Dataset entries
==================================================

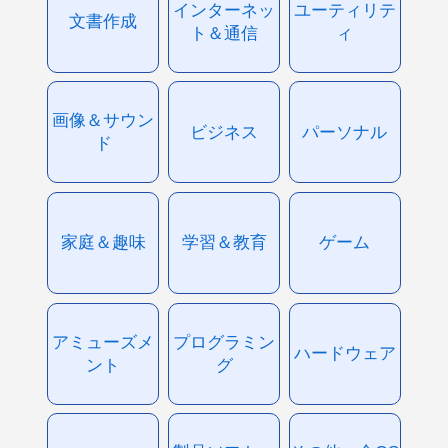
インターネッ
ユーティリテ
文書作成
ト＆通信
ィ
画像＆サウン
ビジネス
パーソナル
ド
家庭＆趣味
学習＆教育
ゲーム
アミューズメ
プログラミン
ハードウェア
ント
グ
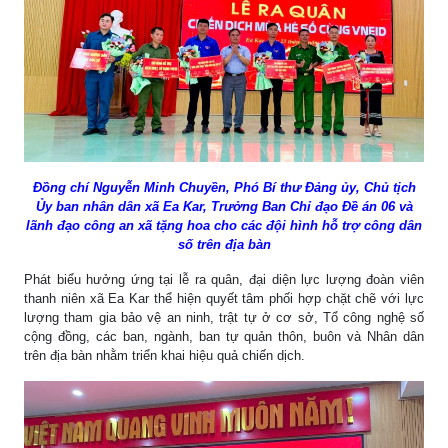
Đồng chí Nguyễn Minh Chuyền, Phó Bí thư Đảng ủy, Chủ tịch
Ủy ban nhân dân xã Ea Kar, Trưởng Ban Chỉ đạo Đề án 06 và
lãnh đạo công an xã tặng hoa cho
các đội hình hỗ trợ công dân
số trên địa bàn
Phát biểu hưởng ứng tại lễ ra quân, đại diện lực lượng đoàn viên
thanh niên xã Ea Kar thể hiện quyết tâm phối hợp chặt chẽ với lực
lượng tham gia bảo vệ an ninh, trật tự ở cơ sở, Tổ công nghệ số
cộng đồng, các ban, ngành, ban tự quản thôn, buôn và Nhân dân
trên địa bàn nhằm triển khai hiệu quả chiến dịch.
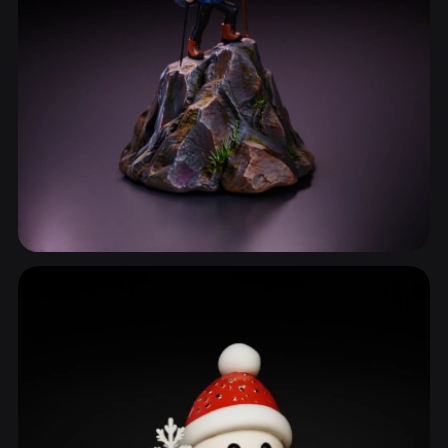
أشجار ونباتات
272 نماذج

==================================================

**Work to be completed**
List each line of the listing above that contains the word "trên", matching case exactly.

**Task solution**
số trên địa bàn
trên địa bàn nhằm triển khai hiệu quả chiến dịch.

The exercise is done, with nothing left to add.